Joey wrote:Peterson wrote:I saw a letter. No more official than the letter reproduced by the Tanners. But also no less official.
What the hell did the Tanners have to do with the Office of the First Presidency issuing a letter to Bishop Brooks?????
Nothing.
Nothing, except that they took that letter from the secretary to the First Presidency written to "Bishop Brooks" and reproduced it in order to score a point.
Joey wrote:But you are obviously very desperate in attempting to discredit the letter to elevate a FARMS article as something official which is just plain deceiving.
I have never suggested -- "desperately" or otherwise -- that this or any other FARMS article is "something official."
I've simply pointed out that the letter that Michael Watson wrote to Professor Hamblin on First Presidency letterhead -- and which is quoted, in full, in Professor Hamblin's article -- is no less "official" than is the letter that Michael Watson wrote to "Bishop Brooks."
Joey wrote:The Tanners had no influence, motivation nor agenda in the letter from the First Presidency to Brooks.
I've never suggested otherwise.
Joey wrote:Hamblin, on the other hand, had a very specific agenda, on behalf of FARMS, in the supposed one he received from Watson.

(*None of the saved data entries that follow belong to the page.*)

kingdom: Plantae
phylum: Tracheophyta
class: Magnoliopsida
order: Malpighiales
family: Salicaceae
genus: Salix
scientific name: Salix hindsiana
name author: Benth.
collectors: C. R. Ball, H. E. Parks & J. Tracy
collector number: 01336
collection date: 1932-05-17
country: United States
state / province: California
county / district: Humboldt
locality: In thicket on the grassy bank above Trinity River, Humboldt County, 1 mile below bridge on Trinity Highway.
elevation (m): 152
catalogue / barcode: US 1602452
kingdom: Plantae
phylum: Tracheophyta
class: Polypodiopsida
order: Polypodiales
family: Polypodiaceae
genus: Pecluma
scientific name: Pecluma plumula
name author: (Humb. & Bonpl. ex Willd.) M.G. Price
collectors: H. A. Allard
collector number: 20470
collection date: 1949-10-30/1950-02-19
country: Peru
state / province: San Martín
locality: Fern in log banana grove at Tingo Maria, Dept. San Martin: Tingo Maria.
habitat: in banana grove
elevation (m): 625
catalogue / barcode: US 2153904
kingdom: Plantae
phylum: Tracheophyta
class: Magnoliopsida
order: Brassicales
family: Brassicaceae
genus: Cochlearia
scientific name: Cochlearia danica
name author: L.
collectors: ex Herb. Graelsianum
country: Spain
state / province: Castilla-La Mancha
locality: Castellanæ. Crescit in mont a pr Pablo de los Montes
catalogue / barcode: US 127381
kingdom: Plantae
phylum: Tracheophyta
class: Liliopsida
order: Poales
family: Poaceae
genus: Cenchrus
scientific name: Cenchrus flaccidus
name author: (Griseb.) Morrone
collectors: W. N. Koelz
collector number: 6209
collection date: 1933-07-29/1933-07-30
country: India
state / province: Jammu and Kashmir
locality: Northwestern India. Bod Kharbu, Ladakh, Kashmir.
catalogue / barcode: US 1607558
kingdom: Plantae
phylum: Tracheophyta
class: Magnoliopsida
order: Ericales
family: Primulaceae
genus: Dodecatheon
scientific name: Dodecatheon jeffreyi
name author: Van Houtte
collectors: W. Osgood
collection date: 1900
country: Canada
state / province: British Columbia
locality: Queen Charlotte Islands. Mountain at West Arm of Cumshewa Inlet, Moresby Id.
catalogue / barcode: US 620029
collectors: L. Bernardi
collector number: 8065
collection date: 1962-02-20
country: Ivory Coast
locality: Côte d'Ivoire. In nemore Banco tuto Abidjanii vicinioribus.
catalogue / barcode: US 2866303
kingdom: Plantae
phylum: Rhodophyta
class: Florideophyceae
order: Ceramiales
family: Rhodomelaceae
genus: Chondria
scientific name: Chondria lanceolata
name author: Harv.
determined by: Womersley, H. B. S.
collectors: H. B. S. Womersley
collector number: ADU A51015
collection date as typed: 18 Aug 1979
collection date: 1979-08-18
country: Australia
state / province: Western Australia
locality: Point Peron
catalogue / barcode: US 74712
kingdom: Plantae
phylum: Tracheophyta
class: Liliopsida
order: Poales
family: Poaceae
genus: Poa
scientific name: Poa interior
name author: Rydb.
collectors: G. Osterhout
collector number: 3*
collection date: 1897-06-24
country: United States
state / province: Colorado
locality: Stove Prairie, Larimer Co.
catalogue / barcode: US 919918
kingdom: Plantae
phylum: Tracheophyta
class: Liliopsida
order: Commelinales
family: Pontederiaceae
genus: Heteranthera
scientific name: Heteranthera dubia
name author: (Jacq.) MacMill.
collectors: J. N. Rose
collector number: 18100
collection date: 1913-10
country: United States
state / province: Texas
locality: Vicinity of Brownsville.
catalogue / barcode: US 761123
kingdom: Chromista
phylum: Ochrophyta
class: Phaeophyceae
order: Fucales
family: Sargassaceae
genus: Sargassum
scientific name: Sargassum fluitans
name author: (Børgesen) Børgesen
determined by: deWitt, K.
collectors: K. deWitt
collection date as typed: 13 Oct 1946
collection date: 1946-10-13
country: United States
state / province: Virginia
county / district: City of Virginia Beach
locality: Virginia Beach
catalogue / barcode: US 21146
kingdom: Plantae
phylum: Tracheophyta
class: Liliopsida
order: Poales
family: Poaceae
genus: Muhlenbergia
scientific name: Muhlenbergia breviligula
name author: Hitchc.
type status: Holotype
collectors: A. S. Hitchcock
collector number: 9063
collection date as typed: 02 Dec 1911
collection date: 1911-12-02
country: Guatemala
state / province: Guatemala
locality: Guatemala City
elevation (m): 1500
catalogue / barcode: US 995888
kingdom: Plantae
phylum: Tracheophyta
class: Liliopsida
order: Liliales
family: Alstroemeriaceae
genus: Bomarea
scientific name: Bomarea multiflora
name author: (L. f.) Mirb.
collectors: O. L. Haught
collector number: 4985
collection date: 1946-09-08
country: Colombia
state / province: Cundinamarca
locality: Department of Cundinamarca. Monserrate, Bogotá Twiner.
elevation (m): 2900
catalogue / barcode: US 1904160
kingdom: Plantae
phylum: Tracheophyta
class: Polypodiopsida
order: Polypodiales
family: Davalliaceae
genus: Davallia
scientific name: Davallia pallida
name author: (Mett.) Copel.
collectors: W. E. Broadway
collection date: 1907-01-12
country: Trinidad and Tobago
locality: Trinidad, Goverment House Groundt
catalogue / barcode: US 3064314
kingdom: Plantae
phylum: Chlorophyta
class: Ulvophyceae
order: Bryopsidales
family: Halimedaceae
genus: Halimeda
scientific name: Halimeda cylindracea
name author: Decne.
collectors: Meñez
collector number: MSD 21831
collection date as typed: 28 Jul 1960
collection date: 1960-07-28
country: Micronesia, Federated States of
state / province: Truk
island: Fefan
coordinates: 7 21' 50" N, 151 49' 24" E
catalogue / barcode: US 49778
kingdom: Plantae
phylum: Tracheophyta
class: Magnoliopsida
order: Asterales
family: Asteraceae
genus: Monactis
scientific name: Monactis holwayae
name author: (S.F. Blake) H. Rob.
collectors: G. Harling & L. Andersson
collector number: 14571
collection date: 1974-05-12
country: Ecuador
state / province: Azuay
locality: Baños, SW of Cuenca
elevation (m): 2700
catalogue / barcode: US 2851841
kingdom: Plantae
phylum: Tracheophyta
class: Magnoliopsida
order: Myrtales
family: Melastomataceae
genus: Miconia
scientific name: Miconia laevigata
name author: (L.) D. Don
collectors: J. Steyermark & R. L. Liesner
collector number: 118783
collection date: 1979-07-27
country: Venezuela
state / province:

Professor Hamblin no more dictated Michael Watson's letter to him than the Tanners dictated Michael Watson's letter to "Bishop Brooks."
Joey wrote:The fact that this supposed letter from Watson to Hamblin will never see the light of day is quite telling and obvious that it is not what you and he claim it to be.
And you know this with such certainty . . . how, exactly?
Scratch (a.k.a. Hack) and Scratch Junior (a.k.a. Caz) have been beating this same drum for quite a long time now. I've issued to them the same cordial invitation that I now offer to you: If you seriously believe that Professor Hamblin and I have forged a letter from the First Presidency -- or even that we're deliberately and publicly misrepresenting its contents -- you should most certainly bring this allegation to the attention of the Office of the First Presidency. A pair of BYU professors would not long retain their jobs if it were established that they had brazenly lied, in print, about a communication to one of them from the leadership of the Church that sponsors the University, and it's not inconceivable that they would even forfeit their membership in the Church. Your triumph would be clear, decisive, and undeniable. We would be discredited forever.
Joey wrote:And, as the one from the First Presidency to Brooks clearly states, it was the position long maintained by "the Church", not some personal opinion of the signature! It is far more official than you want it to be.
If the Church has an official Book of Mormon geography, you should be able to find a primary official source in which that official geography is authoritatively set forth. You shouldn't be reduced to triumphantly jumping up and down while pointing to the reproduction in a publication of Utah Lighthouse Ministry of a letter from the secretary in the Office of the First Presidency to some "Bishop Brooks" somewhere. (I suggest a careful search through James R. Clark's multivolume
Messages of the First Presidency as a good place to start.)
Joey wrote:Trying to obfuscate the issue by bringing up the Tanners is evidence of your claim to an "official" position is simply not true.
You're right. I've never done that.
Joey wrote:But you have to go with the best position you have.
That's a generally sound strategy, I think.
Joey wrote:Unfortunately, not all are as gullible as those at that other board and in Provo.
Gullibility is an amusing word to use to tag people who believe that official statements of the Church will be promulgated by the leaders of the Church themselves through official Church channels directly to the membership of the Church.
Joey wrote:Try as you may, you cannot provide any official statement from the church other than the one Brooks received. You are a piece of work, though!
The feeling is precisely mutual. Try as you may, this obscure letter written by a secretary to a "Bishop Brooks" and made available to the general public not by the
Ensign or the
Church News or the Church web site or a reading in sacrament meeting or a proclamation in General Conference but by Jerald and Sandra Tanner's Utah Lighthouse Ministry, appears to be the closest thing to an official Church statement on the geography of the Book of Mormon that you can manage to find to support your position. Yet you insist on it, and even affect an air of triumphalism about it. Speaking of "a piece of work."